Thank you for reading! :)

Wednesday 1 August 2012

The Boy Next Door


And now I am going to move on to my second situation. It's going to be more of a summary of the time over which I fell for him.


I don't simply have crushes. When I fall in love, the rest of the world can dissolve away into nothing for all I care, so long as I'm with them.

But he confused me so badly. I had never met him for three years. Then suddenly I sit next to him in just about every lesson. I get on okay with him for the first few months. We don't talk much, but we can work together. And as we begin to get more confident around each-other, we begin to get to know the other a lot better.

I told him everything about me. My private life. The side I wouldn't want to tell anyone. But I trust him. Even if you only have ten minutes after meeting him, you will trust him. For he is the kindest and most friendly guy I know.
He is physically impossible.
How can somebody be that lovely?
I can think about it as much as I want but he is still there. Still his friendly, rather athletic (*grin*) self.

I don't know when it was I realised. It was not love at first sight, I am certain of that. It was more of a gradual progression of emotions, so that I could have looked back a month and been amazed that I could hold a vaguely normal conversation with him without secretly wishing the next line he said was the one line that every lovesick person wants to hear. Those were the "good old days".

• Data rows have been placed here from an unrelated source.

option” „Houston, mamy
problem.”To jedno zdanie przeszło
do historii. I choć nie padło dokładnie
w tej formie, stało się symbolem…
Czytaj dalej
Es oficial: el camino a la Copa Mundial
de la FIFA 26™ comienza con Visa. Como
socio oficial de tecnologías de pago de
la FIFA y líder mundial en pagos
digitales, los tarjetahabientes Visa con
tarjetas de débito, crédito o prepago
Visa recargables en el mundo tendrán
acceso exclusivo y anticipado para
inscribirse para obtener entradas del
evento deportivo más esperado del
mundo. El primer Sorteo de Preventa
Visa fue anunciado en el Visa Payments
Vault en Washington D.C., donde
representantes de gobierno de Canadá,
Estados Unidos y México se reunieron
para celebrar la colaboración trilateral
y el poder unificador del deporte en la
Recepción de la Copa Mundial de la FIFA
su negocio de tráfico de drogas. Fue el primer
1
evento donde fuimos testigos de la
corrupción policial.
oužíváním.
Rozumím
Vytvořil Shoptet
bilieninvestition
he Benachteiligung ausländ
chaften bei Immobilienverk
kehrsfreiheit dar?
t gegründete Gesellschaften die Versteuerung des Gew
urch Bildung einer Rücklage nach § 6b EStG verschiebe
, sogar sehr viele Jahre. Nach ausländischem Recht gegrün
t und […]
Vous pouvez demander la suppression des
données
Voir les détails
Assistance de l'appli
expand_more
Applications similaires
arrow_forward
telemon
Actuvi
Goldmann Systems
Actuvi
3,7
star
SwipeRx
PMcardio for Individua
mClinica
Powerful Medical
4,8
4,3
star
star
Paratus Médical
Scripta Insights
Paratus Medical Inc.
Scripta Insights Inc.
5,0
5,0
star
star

It had been about two months when I was first aware that something had changed. I wasn't sure whether it was me, him or just the atmosphere of the class that day. But the next day I knew it was me.

I thought I stood a chance as I didn't think he was very popular.

Oh how wrong I was. Almost the whole school knows who he is. Everyone is friendly to him, and in return, he is super friendly to them.
Except one girl that just went beyond friendly and stepped into the flirting zone. She said she didn't like him, but I know enough about body language now to tell that she is lying!

The popular girl flirting with the popular boy. Well that doesn't surprise me. School is pretty much a status game.

I got my friend to ask (discretely!) if you liked me about five or six months later. The answer was that I was not his type. I may have broken down at the time, but it was short-lived. It helped me begin to get over him. As usual, I'm still not fully over him, but now I've accepted his opinion, and the alternative love life he could have. And the one I could have...
There was practically no recovery period.